Modular meta-learning
22 Jan 2019Introduction
-
The paper proposes an approach for learning neural networks (modules) that can be combined in different ways to solve different tasks (combinatorial generalization).
-
The proposed model is called as BOUNCEGRAD.
Setup
-
Focuses on supervised learning.
-
Task distribution p(T).
-
Each task is a joint distribution pT(x, y) over (x, y) data pairs.
-
Given data from m meta-training tasks, and a meta-test task, find a hypothesis h which performs well on the unseen data drawn from the meta-test task.
Structured Hypothesis
-
Given a compositional scheme C, a set of modules F1, …, Fk (represented as a whole by F) and the set of their respective parameters θ1, …, θk (represented as a whole by θ), (C, F, θ) represents the set of possible functional input-output mappings. These mappings form the hypothesis space.
-
A structured hypothesis model is specified by what modules to use and their parametric forms (but not the values).
Examples of compositional schemes
-
Choosing a single module for the task at hand.
-
Fixed compositional structure but different modules selected every time.
-
Weight ensemble (maybe using attention mechanism)
-
General function composition tree
Phases
-
Offline Meta Learning Phase:
-
Take training and validation dataset for the first k tasks and generate a parameterization for each module θ1, …, θk.
-
The hypothesis (or composition) to use comes from the online meta-test learning phase.
-
In this stage, find the best θ given a structure.
-
-
Online Meta-test Learning Phase
-
Given a hypothesis space and θ, the output is a compositional form (or hypothesis) that specifies how to compose the models.
-
In this stage, find the best structure, given a hypothesis space and θ.
-
Learning Algorithm
-
During Meta-test learning phase, simulated annealing is used to find the optimal structure, with temperature T decreased over time.
-
During meta-learning phrase, the actual objective function is replaced by a surrogate, smooth objective function (during the search step) to avoid local minima.
-
Once a structure has been picked, any gradient descent based approach can be used to optimize the modules.
-
Basically the state of optimization process comprises of the parameters and the temperature. Together, they are used to induce a distribution over the structures. Given a structure, θ is optimized and T is annealed over time.
-
The learning procedure can be improved upon by performing parameter tuning during the online (meta-test learning) phase as well. the resulting approach is referred to as MOMA - MOdular MAml.
Experiments
Approaches
-
Pooled - Single network using combined data of all the tasks.
-
MAML - Single network using MAML
-
BOUNCEGRAD - Modular Network without MAML adaptation in online learning.
-
MOMA - BOUNCEGRAD with MAML adaptation in online learning.
Domains
Simple Functional Relationships
-
Sine-function prediction problem
-
In general, MOMA outperforms other models.
-
With a small amount of online training data, BOUNCEGRAD outperforms other models as it has a better structural prior.

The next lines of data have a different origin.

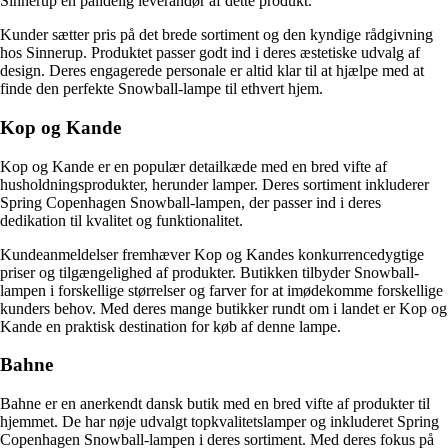
Sinnerup en pålidelig leverandør af dette produkt.
Kunder sætter pris på det brede sortiment og den kyndige rådgivning
hos Sinnerup. Produktet passer godt ind i deres æstetiske udvalg af
design. Deres engagerede personale er altid klar til at hjælpe med at
finde den perfekte Snowball-lampe til ethvert hjem.
Kop og Kande
Kop og Kande er en populær detailkæde med en bred vifte af
husholdningsprodukter, herunder lamper. Deres sortiment inkluderer
Spring Copenhagen Snowball-lampen, der passer ind i deres
dedikation til kvalitet og funktionalitet.
Kundeanmeldelser fremhæver Kop og Kandes konkurrencedygtige
priser og tilgængelighed af produkter. Butikken tilbyder Snowball-
lampen i forskellige størrelser og farver for at imødekomme forskellige
kunders behov. Med deres mange butikker rundt om i landet er Kop og
Kande en praktisk destination for køb af denne lampe.
Bahne
Bahne er en anerkendt dansk butik med en bred vifte af produkter til
hjemmet. De har nøje udvalgt topkvalitetslamper og inkluderet Spring
Copenhagen Snowball-lampen i deres sortiment. Med deres fokus på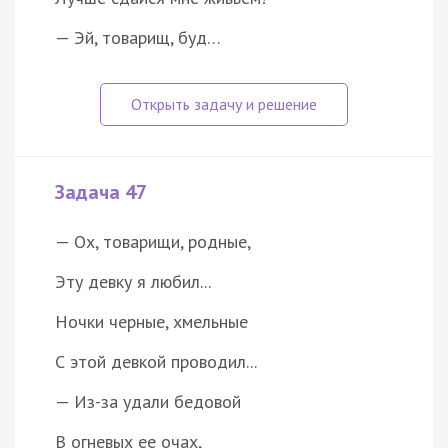
— Эй, товарищ, буд…
Задача 47
— Ох, товарищи, родные,
Эту девку я любил...
Ночки черные, хмельные
С этой девкой проводил...
— Из-за удали бедовой
В огневых ее очах,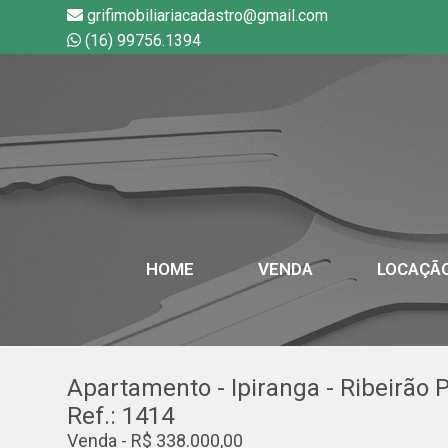
grifimobiliariacadastro@gmail.com
(16) 99756.1394
HOME
VENDA
LOCAÇÃ
Apartamento - Ipiranga - Ribeirão 
Ref.: 1414
Venda - R$ 338.000,00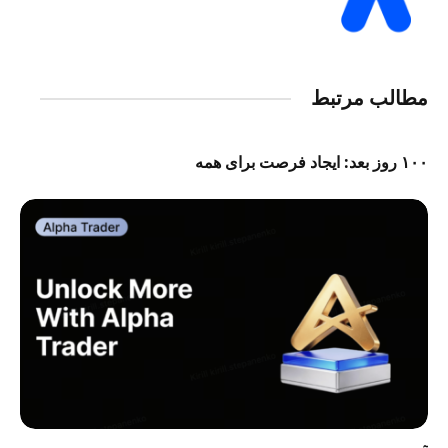
مطالب مرتبط
۱۰۰ روز بعد: ایجاد فرصت برای همه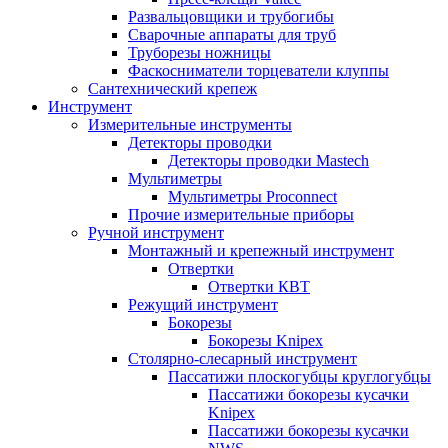
Развальцовщики и трубогибы
Сварочные аппараты для труб
Труборезы ножницы
Фаскосниматели торцеватели клуппы
Сантехнический крепеж
Инструмент
Измерительные инструменты
Детекторы проводки
Детекторы проводки Mastech
Мультиметры
Мультиметры Proconnect
Прочие измерительные приборы
Ручной инструмент
Монтажный и крепежный инструмент
Отвертки
Отвертки КВТ
Режущий инструмент
Бокорезы
Бокорезы Knipex
Столярно-слесарный инструмент
Пассатижи плоскогубцы круглогубцы
Пассатижи бокорезы кусачки
Knipex
Пассатижи бокорезы кусачки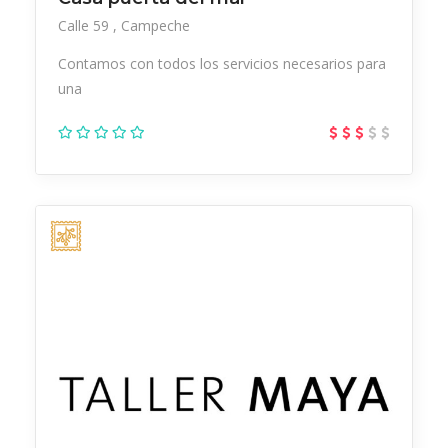
Calle 59
Campeche
Contamos con todos los servicios necesarios para
una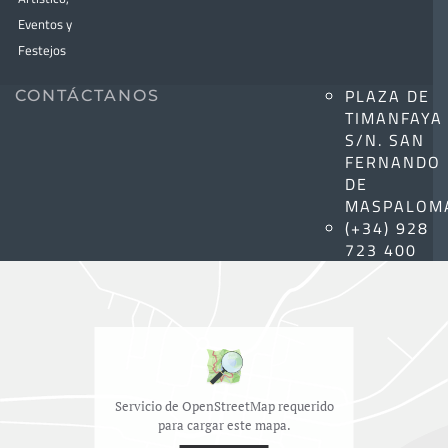
Eventos y
Festejos
PLAZA DE
CONTÁCTANOS
TIMANFAYA
S/N. SAN
FERNANDO
DE
MASPALOM
(+34) 928
723 400
Servicio de OpenStreetMap requerido
para cargar este mapa.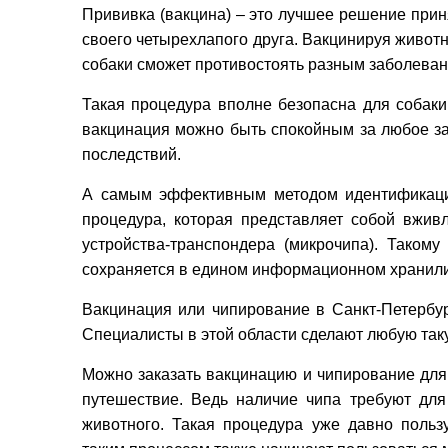
Прививка (вакцина) – это лучшее решение прин
своего четырехлапого друга. Вакцинируя животн
собаки сможет противостоять разным заболева
Такая процедура вполне безопасна для собаки 
вакцинация можно быть спокойным за любое заб
последствий.
А самым эффективным методом идентификации
процедура, которая представляет собой вжив
устройства-транспондера (микрочипа). Таком
сохраняется в едином информационном хранилищ
Вакцинация или чипирование в Санкт-Петербу
Специалисты в этой области сделают любую так
Можно заказать вакцинацию и чипирование для 
путешествие. Ведь наличие чипа требуют для 
животного. Такая процедура уже давно польз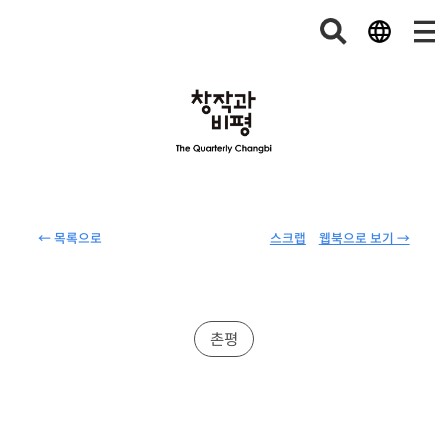
← 목록으로
스크랩
웹북으로 보기 →
촌평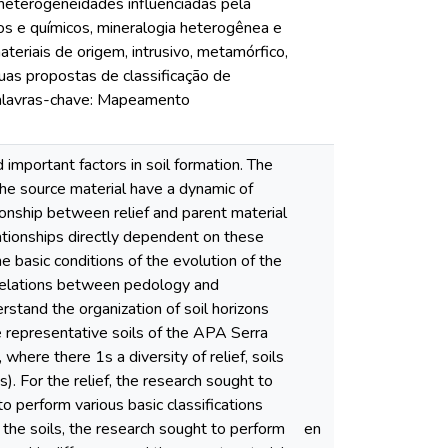
 heterogeneidades influenciadas pela
icos e químicos, mineralogia heterogênea e
teriais de origem, intrusivo, metamórfico,
as propostas de classificação de
Palavras-chave: Mapeamento
 important factors in soil formation. The
the source material have a dynamic of
tionship between relief and parent material
elationships directly dependent on these
he basic conditions of the evolution of the
he relations between pedology and
stand the organization of soil horizons
he representative soils of the APA Serra
here there 1s a diversity of relief, soils
). For the relief, the research sought to
o perform various basic classifications
 the soils, the research sought to perform
en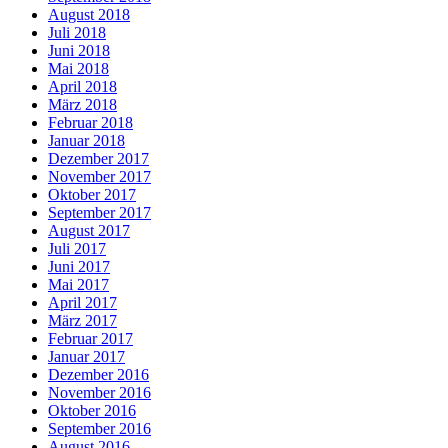
August 2018
Juli 2018
Juni 2018
Mai 2018
April 2018
März 2018
Februar 2018
Januar 2018
Dezember 2017
November 2017
Oktober 2017
September 2017
August 2017
Juli 2017
Juni 2017
Mai 2017
April 2017
März 2017
Februar 2017
Januar 2017
Dezember 2016
November 2016
Oktober 2016
September 2016
August 2016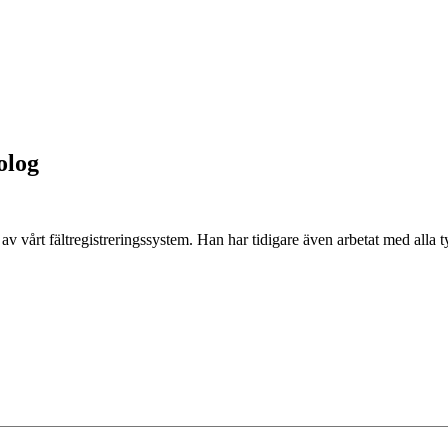
olog
v vårt fältregistreringssystem. Han har tidigare även arbetat med alla 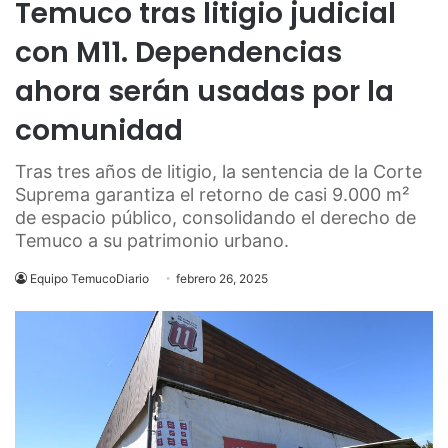
Temuco tras litigio judicial
con M11. Dependencias
ahora serán usadas por la
comunidad
Tras tres años de litigio, la sentencia de la Corte
Suprema garantiza el retorno de casi 9.000 m²
de espacio público, consolidando el derecho de
Temuco a su patrimonio urbano.
Equipo TemucoDiario
febrero 26, 2025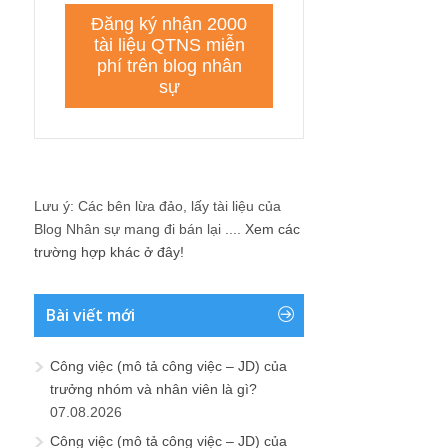
Lưu ý: Các bên lừa đảo, lấy tài liệu của
Blog Nhân sự mang đi bán lại ....
Xem các
trường hợp khác ở đây!
Bài viết mới
Công việc (mô tả công việc – JD) của
trưởng nhóm và nhân viên là gì?
07.08.2026
Công việc (mô tả công việc – JD) của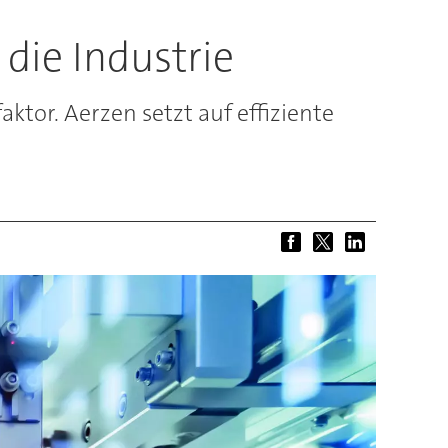
 die Industrie
aktor. Aerzen setzt auf effiziente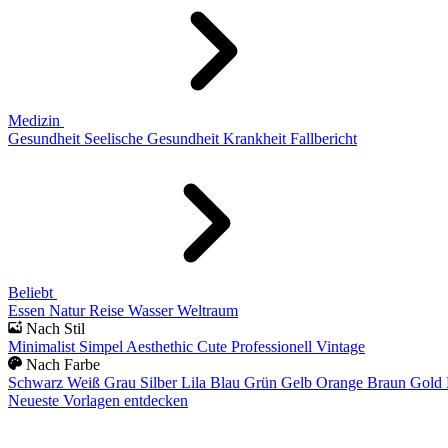
Medizin
Gesundheit
Seelische Gesundheit
Krankheit
Fallbericht
Beliebt
Essen
Natur
Reise
Wasser
Weltraum
Nach Stil
Minimalist
Simpel
Aesthethic
Cute
Professionell
Vintage
Nach Farbe
Schwarz
Weiß
Grau
Silber
Lila
Blau
Grün
Gelb
Orange
Braun
Gold
Neueste Vorlagen entdecken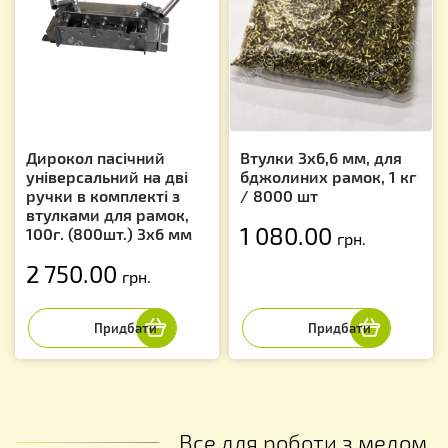
Дирокол пасічний
Втулки 3х6,6 мм, для
універсальний на дві
бджолиних рамок, 1 кг
ручки в комплекті з
/ 8000 шт
втулками для рамок,
1 080.00
100г. (800шт.) 3х6 мм
грн.
2 750.00
грн.
Все для роботи з медом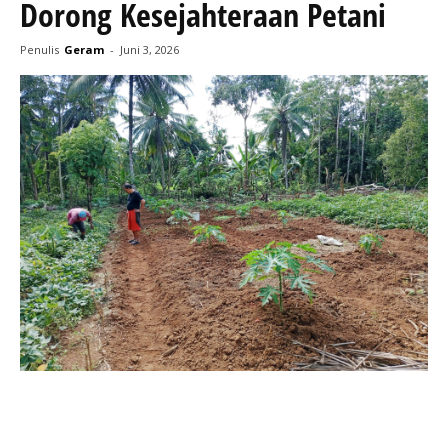
Dorong Kesejahteraan Petani
Penulis
Geram
-
Juni 3, 2026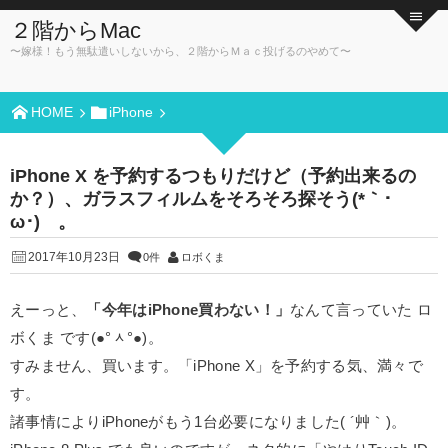
２階からMac
〜嫁様！もう無駄遣いしないから、２階からＭａｃ投げるのやめて〜
HOME
iPhone
iPhone X を予約するつもりだけど（予約出来るの
か？）、ガラスフィルムをそろそろ探そう(*｀･
ω･)ゞ。
2017年10月23日
0件
ロボくま
えーっと、
「今年はiPhone買わない！」
なんて言っていた ロ
ボくま です(●°ᆺ°●)。
すみません、買います。「iPhone X」を予約する気、満々で
す。
諸事情によりiPhoneがもう1台必要になりました( ´艸｀)。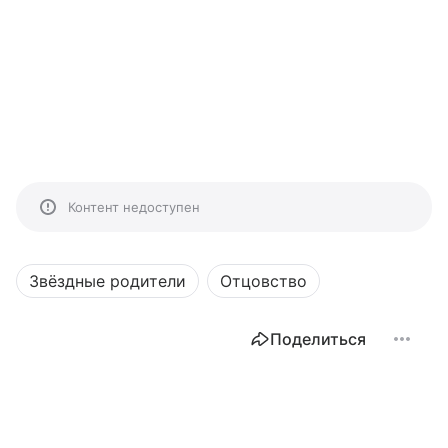
Контент недоступен
Звёздные родители
Отцовство
Поделиться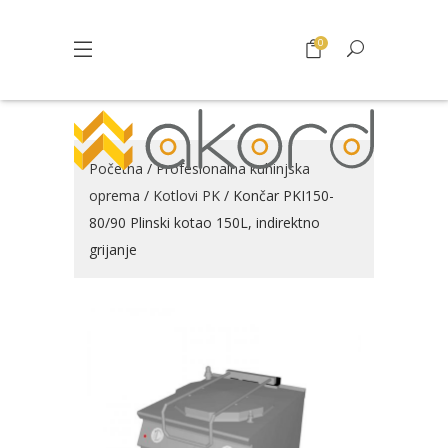
0
Početna
/
Profesionalna kuhinjska
oprema
/
Kotlovi PK
/ Končar PKI150-
80/90 Plinski kotao 150L, indirektno
grijanje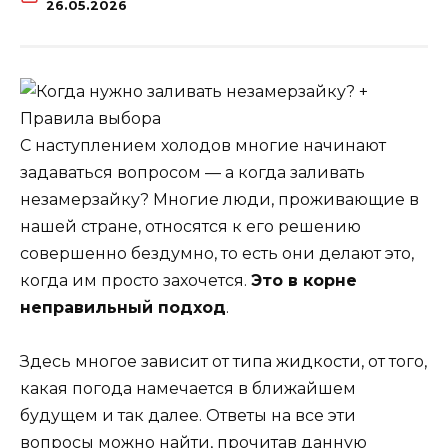
26.05.2026
С наступлением холодов многие начинают
задаваться вопросом — а когда заливать
незамерзайку? Многие люди, проживающие в
нашей стране, относятся к его решению
совершенно бездумно, то есть они делают это,
когда им просто захочется.
Это в корне
неправильный подход
.
Здесь многое зависит от типа жидкости, от того,
какая погода намечается в ближайшем
будущем и так далее. Ответы на все эти
вопросы можно найти, прочитав данную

Predicting next frame of a kinematic skeleton (motion capture data)
-
11 different objects (with different shapes) on 4 surfaces with different friction properties.
-
2 meta-learning scenarios are considered. In the first case, the object-surface combination in the test case was present in some meta-training tasks and in the other case, it was not present.
-
For previously seen combinations, MOMA performs the best followed by BOUNCEGRAD and MAML.
-
For unseen combinations, all the 3 are equally good.
-
Compositional scheme is the attention mechanism.
-
An interesting result is that the modules seem to specialize (and activate more often) based on the shape of the object.
Predicting next frame of a kinematic selection (using motion capture data)
-
Composition Structure - generating kinematics subtrees for each body part (2 legs, 2 arms, 2 torsi).
-
Again 2 setups are used - one where all activities in the training and the meta-test task are shared while the other setup where the activities are not shared.
-
For known activities MOMA and BOUNCEGRAD perform the best while for unknown activities, MOMS performs the best.
Notes
-
While the approach is interesting, maybe a more suitable set of tasks (from the point of composition) would be more convincing.
-
It would be useful to see the computational tradeoff between MAML, BOUNCEGRAD, and MOMA.